Text passage ▸
┌──

Lightning Loop is Lightning Labs’ first commercial product; the company charges upward from a 0.05 percent fee for each Loop, with the exact amount depending on the size of the payment and some other factors.
Lighting Labs’ Series A
Lightning Labs was one of the first startups to start implementing the Lightning Network protocol in 2015. Today, the lnd implementation it spearheads is generally considered one of three major Lightning implementations, the other two being ACINQ’s Eclair and Blockstream’s c-lightning. The company had already raised a little over $3 million in venture funding from investors including Twitter and Square CEO Jack Dorsey, former PayPal COO David Sacks, Litecoin Creator Charlie Lee and former BitGo CTO Ben Davenport.
Now, Lightning Labs has announced a $10 million Series A round, led by Craft Ventures, with Craft Ventures Managing Director Brian Murray joining the Lightning Labs board. Notably, among the investors in the Series A are also several firms and venture capitalists from the traditional financial sector.

└──

Data ▸
┌──

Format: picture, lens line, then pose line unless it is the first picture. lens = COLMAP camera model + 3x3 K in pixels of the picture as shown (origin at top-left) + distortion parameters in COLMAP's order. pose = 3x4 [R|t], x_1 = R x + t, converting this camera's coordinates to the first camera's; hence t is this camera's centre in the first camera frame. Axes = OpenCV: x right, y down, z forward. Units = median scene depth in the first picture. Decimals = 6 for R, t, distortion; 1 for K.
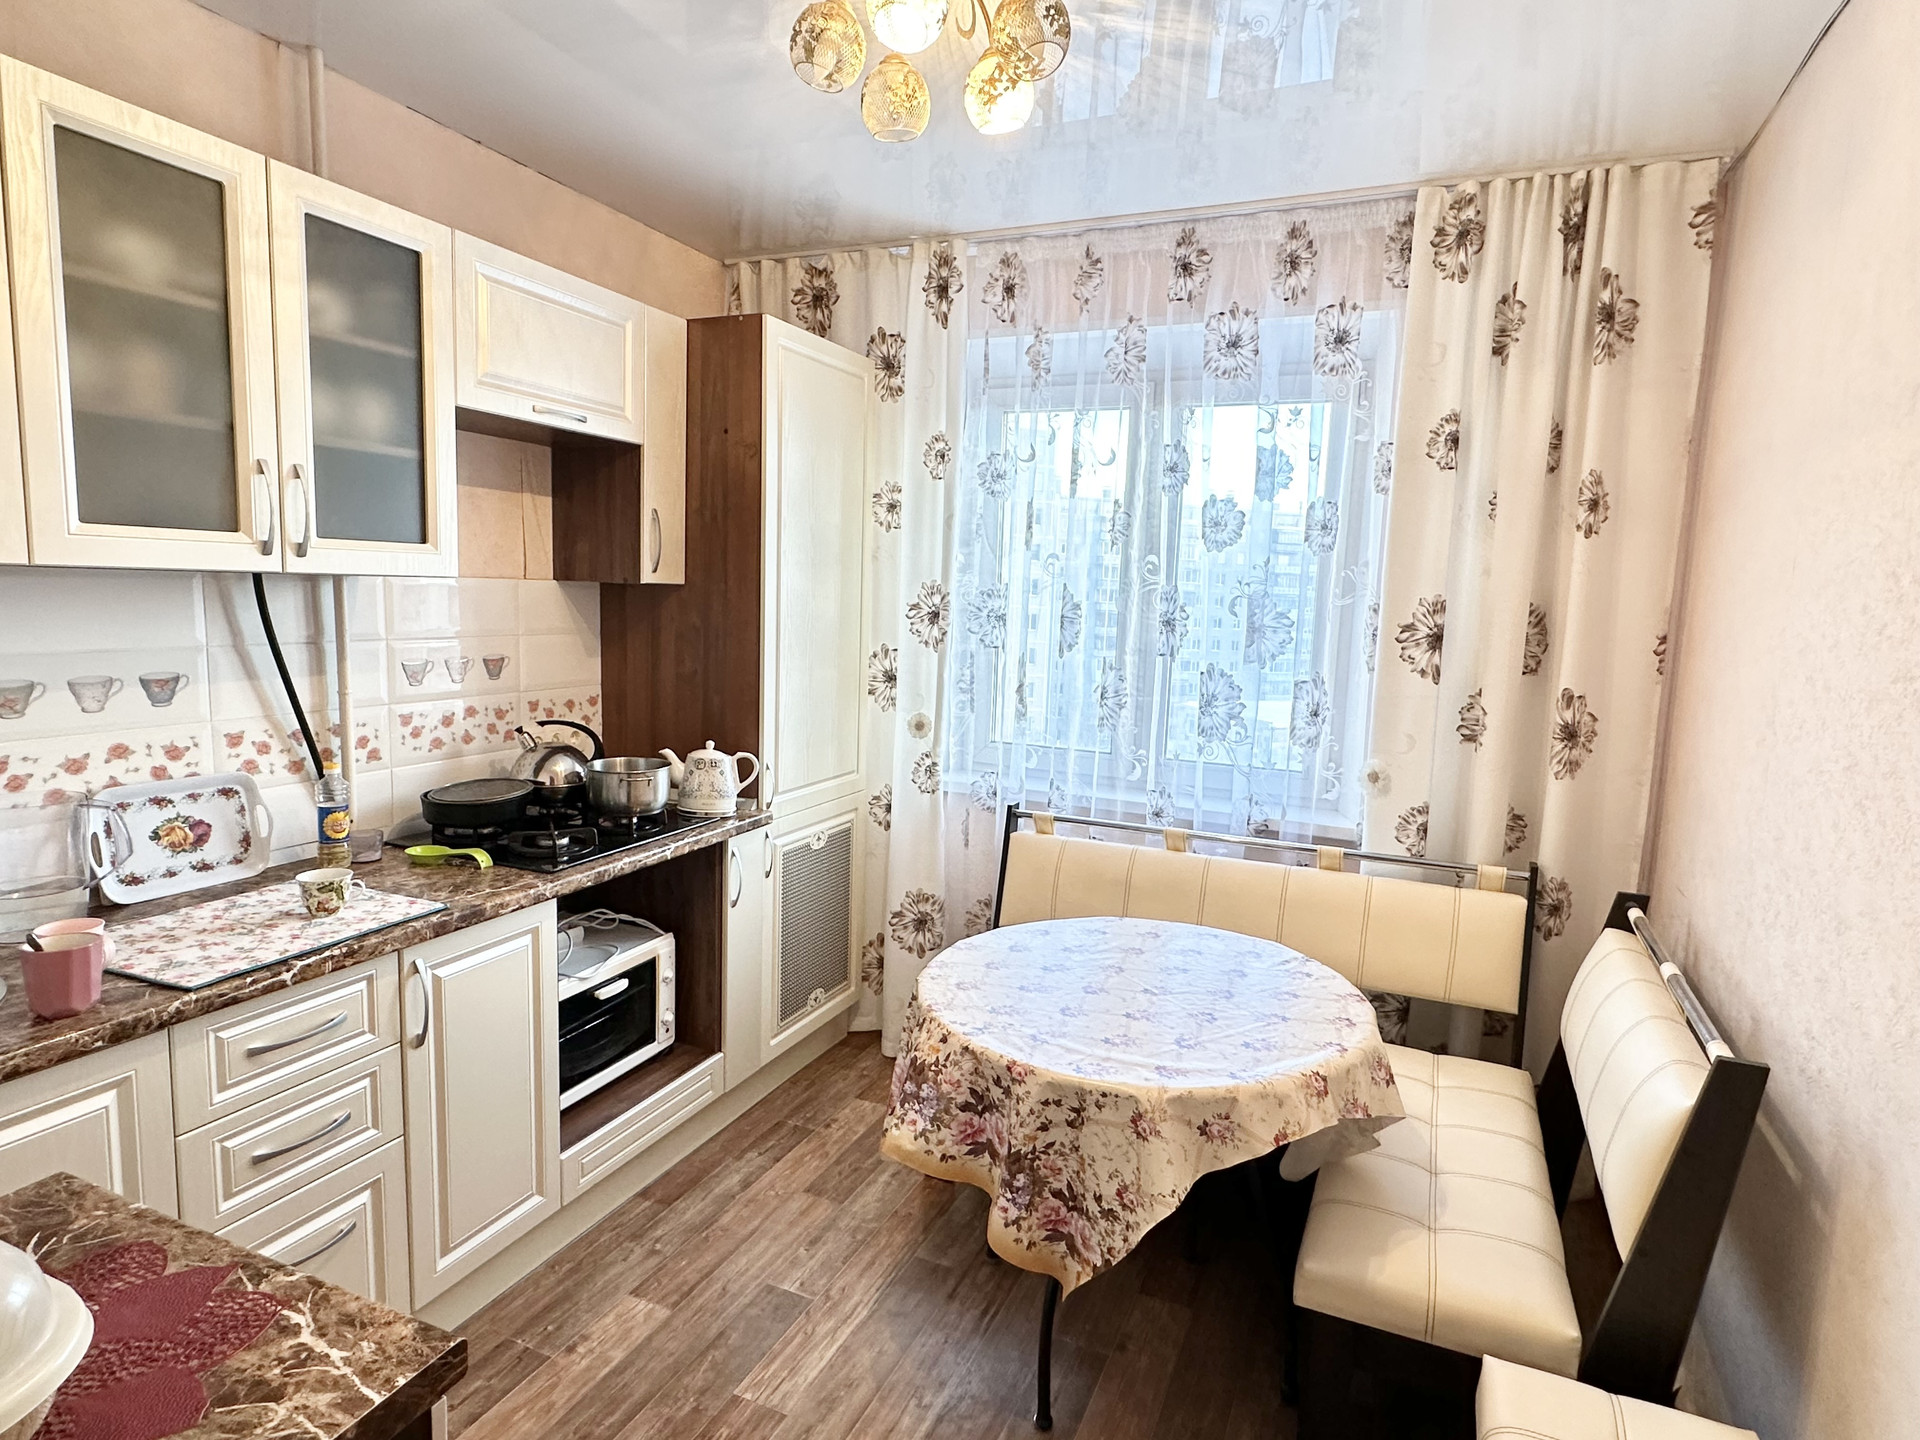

└──

Your instructions ▸
Summarize the Lightning Labs passage in two sentences. The material after the Lightning Labs passage is not needed here.

Reply ▸
Lightning Labs, one of the first startups to start implementing the Lightning Network protocol in 2015, spearheads the lnd implementation, and its first commercial product, Lightning Loop, charges a fee starting at 0.05 percent per Loop. After earlier raising a little over $3 million in venture funding, the company has announced a $10 million Series A round led by Craft Ventures, with Managing Director Brian Murray joining its board.